As with everything else in the world right now, there is uncertainty about what will happen and when. Last year lots of events had to be canceled from local funfairs to the Olympics. Unfortunately, music festivals did not escape this either with small gigs and even Glastonbury having to be canceled. More so than other events, music festivals can be even more dangerous as singing can allow for more droplets to spread. There also wouldn’t be much point in trying to listen to someone sing if they aren’t allowed to remove their mask when in public spaces or buildings.
What Music Festivals became in 2020
To look forward, first, we often have to look back at the past. Ever since the first national lockdown started back in March, musicians have been finding new and inventive ways to continue sharing their music. Dominic Richard Harrison, or Yungblud as he is better known as a singer who encapsulates the attitudes of today’s youth with his lyrical content and activism.
This further extenuates his response during the lockdown. After his tour was canceled, he becomes one of the first acts to decide to have their tour be entirely virtual instead. Even though it was being held online, the tour still traveled around by having each performance be for a certain area. Yungblud stated that he wanted his tour to “be a unique localized experience with full-scale production”. It was during this tour that fans first heard his song “Weird!”, that was influenced by the craziness the last year had brought to his life. This idea quickly caught on with many other bands and singers including K-pop idols BTS, deciding to hold live online concerts and tours in a pay-to-view system so that fans could still watch their performances. It is not outside the realm of possibility that instead of just a singular act, a festival made up of multiple different artists could be viewed online.

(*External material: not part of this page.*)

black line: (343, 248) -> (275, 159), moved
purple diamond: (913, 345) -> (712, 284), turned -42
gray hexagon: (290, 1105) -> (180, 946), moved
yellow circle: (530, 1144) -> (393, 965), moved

Watching Music Festivals in person
Unfortunately, it seems like watching live music festivals in person is not something we are going to do anytime soon. As stated before, festivals pose additional risk due to the amount of singing. Similarly, with gathering being banned, it is unlikely that the large crowds drawn in by festivals would pass government regulation. And with many being held on open fields to hold such large numbers of people, it would be hard for staff and police to enforce social distancing. We may have to wait until 2022 to experience another summer of music festivals in the UK.
What we can look forward to
On the bright side, this means that we can now enjoy music festivals from the comfort of our own home. There will be no need to spend a small fortune on travel or tickets. You won’t have to stay in a leaking tent stuffed to the brim with people for nights on end. Or wish that you had brought warm clothes whilst freezing in your shorts and bohemian crop top. Nor will you get drenched when it inevitably starts raining. Instead, you can relax with soothing egf masks as opposed to a face mask whilst listening to the sound of your favorite artists. You can dance in the space of your living room without accidentally elbowing strangers in the face. And message your friends, who might overwise have been able to visit the festival, that now has the chance to experience it. Plus, you can experience all of this for just a fraction of the price. So I say bring on 2021, and all the music that it brings!